Mixed graph convolution and residual transformation network for skeleton-based action recognition
Department
Computer Science
Document Type
Article
Publication Date
1-1-2022
Abstract
Action recognition based on a human skeleton is an extremely challenging research problem. The temporal information contained in the human skeleton is more difficult to extract than the spatial information. Many researchers focus on graph convolution networks and apply them to action recognition. In this study, an action recognition method based on a two-stream network called RNXt-GCN is proposed on the basis of the Spatial-Temporal Graph Convolutional Network (ST-GCN). The human skeleton is converted first into a spatial-temporal graph and a SkeleMotion image which are input into ST-GCN and ResNeXt, respectively, for performing the spatial-temporal convolution. The convolved features are then fused.
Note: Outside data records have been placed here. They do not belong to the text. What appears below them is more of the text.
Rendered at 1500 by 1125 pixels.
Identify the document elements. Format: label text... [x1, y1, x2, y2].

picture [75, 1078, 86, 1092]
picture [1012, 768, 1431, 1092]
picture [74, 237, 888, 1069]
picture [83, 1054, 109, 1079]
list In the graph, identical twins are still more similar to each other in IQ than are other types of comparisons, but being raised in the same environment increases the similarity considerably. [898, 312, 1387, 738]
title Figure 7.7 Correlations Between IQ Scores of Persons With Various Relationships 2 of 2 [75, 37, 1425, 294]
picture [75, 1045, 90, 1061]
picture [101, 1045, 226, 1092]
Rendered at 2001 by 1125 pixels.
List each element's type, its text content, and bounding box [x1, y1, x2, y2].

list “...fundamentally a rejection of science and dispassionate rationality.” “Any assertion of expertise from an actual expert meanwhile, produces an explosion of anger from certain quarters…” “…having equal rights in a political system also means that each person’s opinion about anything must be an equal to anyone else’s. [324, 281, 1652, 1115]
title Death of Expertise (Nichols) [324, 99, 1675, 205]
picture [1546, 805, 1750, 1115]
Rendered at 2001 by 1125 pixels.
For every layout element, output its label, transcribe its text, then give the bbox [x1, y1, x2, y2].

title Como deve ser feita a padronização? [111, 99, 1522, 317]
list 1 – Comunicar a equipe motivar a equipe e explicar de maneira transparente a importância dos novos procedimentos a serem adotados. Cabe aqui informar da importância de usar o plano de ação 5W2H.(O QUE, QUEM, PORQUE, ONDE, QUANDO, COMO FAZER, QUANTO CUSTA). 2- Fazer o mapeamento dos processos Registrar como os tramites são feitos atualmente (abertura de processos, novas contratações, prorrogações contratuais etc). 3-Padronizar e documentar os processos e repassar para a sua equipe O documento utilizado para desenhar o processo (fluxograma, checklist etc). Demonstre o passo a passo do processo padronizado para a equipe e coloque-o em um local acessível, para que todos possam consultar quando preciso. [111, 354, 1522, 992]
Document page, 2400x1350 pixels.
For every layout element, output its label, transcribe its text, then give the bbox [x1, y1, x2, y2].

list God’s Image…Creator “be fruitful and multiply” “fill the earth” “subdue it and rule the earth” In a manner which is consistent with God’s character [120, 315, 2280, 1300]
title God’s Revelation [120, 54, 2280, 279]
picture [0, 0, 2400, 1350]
The proposed method models the temporal information in action from the amplitude and direction of the action and addresses the shortcomings of isolated temporal information in the ST-GCN. The experiments are comprehensively performed on the four datasets: 1) UTD-MHAD, 2) Northwestern-UCLA, 3) NTU RGB-D 60, and 4) NTU RGB-D 120. The proposed model shows very competitive results compared with other models in our experiments. On the experiments of NTU RGB + D 120 dataset, our proposed model outperforms those of the state-of-the-art two-stream models.
Journal Title
Applied Intelligence
Journal ISSN
0924669X
Volume
52
Issue
2
First Page
1544
Last Page
1555
Digital Object Identifier (DOI)
10.1007/s10489-021-02517-w